§ Assignment 1: Translate this sentence from the text about the night of the Burn into Spanish: "In later years all this will need to be done earlier."

§ Page text:
The night of the Burn

Saturday begins with the city at its fullest development and ends with the traditional torching of the Man and subsequent start of the dissolution of Black Rock City. Even as one wanders through the City at the peak of its development the events of the coming night are in the back of ones mind. One is tempted to try to see whatever one is aware of missing so far, but one might as well also wander randomly with assurance that the time won't be wasted.
 I have made it a point at all but one of my years to be one of those in the innermost circle for the Big burn. This now requires planning to be at your chosen location at the circle of lights well before sunset. A few hours before the Burn I begin drinking minimal amounts of water to keep my throat from getting dry to avoid having to urinate while stuck in the middle of the crowd. When we arrive scattered groups of people were already claiming spots, but we still have essentially the choice of being anywhere. In later years all this will need to be done earlier. After studying the winds I decide the location corresponding to the '8 o'clock' position to be the best bet. I don't want to be 'edge on' to the Man, but I definitely do not want to be directly downwind of a fire that size.This time it is a straightforward process of waiting in one spot as soon as the number of arrivals makes it prudent to do so. I stand there for perhaps an hour watching the daylight dwindle around me.

§ Assignment 2: Copy all of the records below line for line, leaving the pictures out of your copy.

§ Record set:
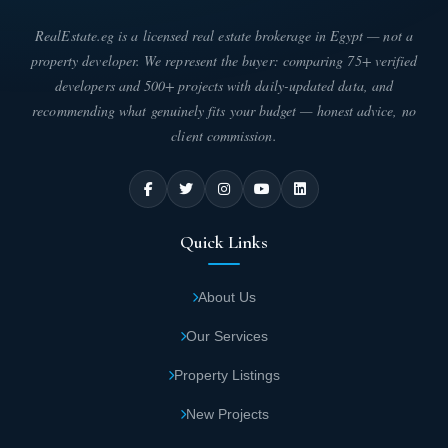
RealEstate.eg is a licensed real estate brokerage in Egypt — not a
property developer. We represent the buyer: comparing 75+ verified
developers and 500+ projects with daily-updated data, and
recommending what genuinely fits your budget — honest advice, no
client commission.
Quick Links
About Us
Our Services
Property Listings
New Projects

§ Exercise result 1: En años posteriores, todo esto tendrá que hacerse antes.

§ Exercise result 2:
RealEstate.eg is a licensed real estate brokerage in Egypt — not a
property developer. We represent the buyer: comparing 75+ verified
developers and 500+ projects with daily-updated data, and
recommending what genuinely fits your budget — honest advice, no
client commission.
Quick Links
About Us
Our Services
Property Listings
New Projects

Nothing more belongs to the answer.